Plans for Operation Chronicle, the invasion of Woodlark and Kiriwina Islands, called for fighter cover from Goodenough Island. The operation was scheduled for June 1943, so the pace of construction work was accelerated. The rest of No.5 Mobile Works Squadron arrived in late March, followed by No.7 Mobile Works Squadron in April. A 5100 ft fighter strip was completed and sealed with a mixture of gravel and bitumen. P-40 Kittyhawks of No. 77 Squadron RAAF arrived on 12 June. It was joined by Nos.76 and 79Squadrons RAAF on 16 June, and No. 73 Wing RAAF assumed control of the three fighter squadrons on the island. A 6000 ft by 100 ft bomber strip was completed on 20 October, although No. 30 Squadron RAAF had already commenced operations from the strip on 10 October. Work on the airbase at Vivigani continued until November, by which time there were taxiways and dispersal areas for 24 heavy and 60 medium bombers, and 115 fighters. No.7 Mobile Works Squadron also built two wharves for Liberty ships.

The island, now codenamed "Amoeba", became a staging point and supply base for operations in New Guinea and New Britain, and USASOS Sub Base C was established on the island on 27 April 1943. Sub Base C was abolished in July when responsibility for Goodenough Island passed to Alamo Force, whose headquarters opened on Goodenough Island on 15 August. From there, it directed operations in the Battles of Arawae and Cape Gloucester, and the landing at Saidor.

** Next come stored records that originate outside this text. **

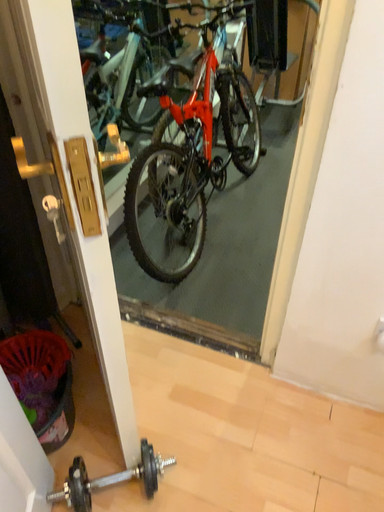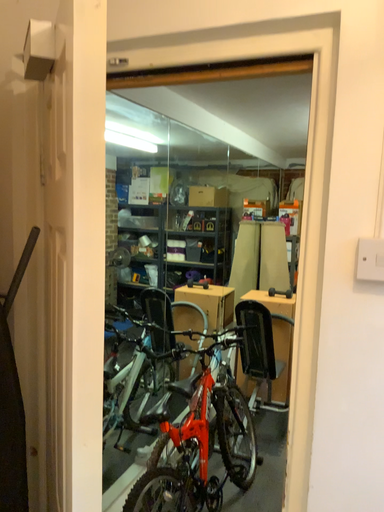
Question: Which way did the camera rotate in the video?

Choices:
 (A) rotated downward
 (B) rotated upward

Answer: (B)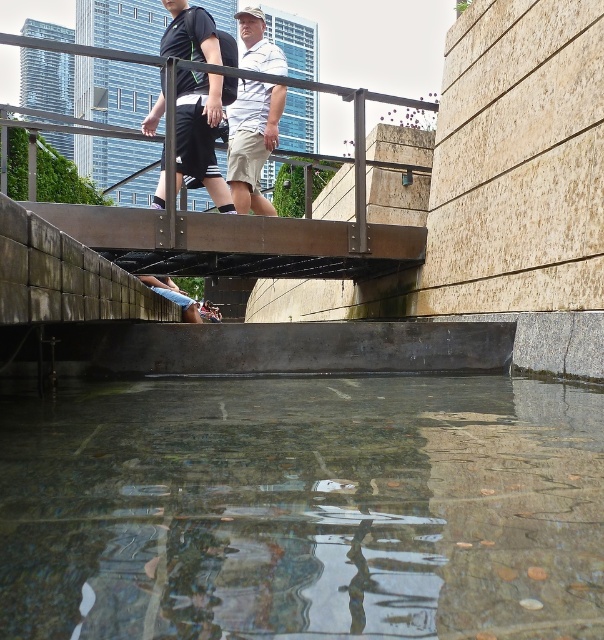
Question: Is clear glass water at lower center wider than black matte shorts at center?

In August 1943, Goodenough Island was chosen as the site for a number of hospitals to treat casualties incurred as Allied forces advanced through the Pacific. Work on the 750-bed 360th Station Hospital commenced on 15 September 1943, followed by the 1,000-bed 9th General Hospital on 4November. A staging area for 60,000 troops was also established on the island. Thousands of American troops later passed through Goodenough Island before the base was closed at the end of 1944.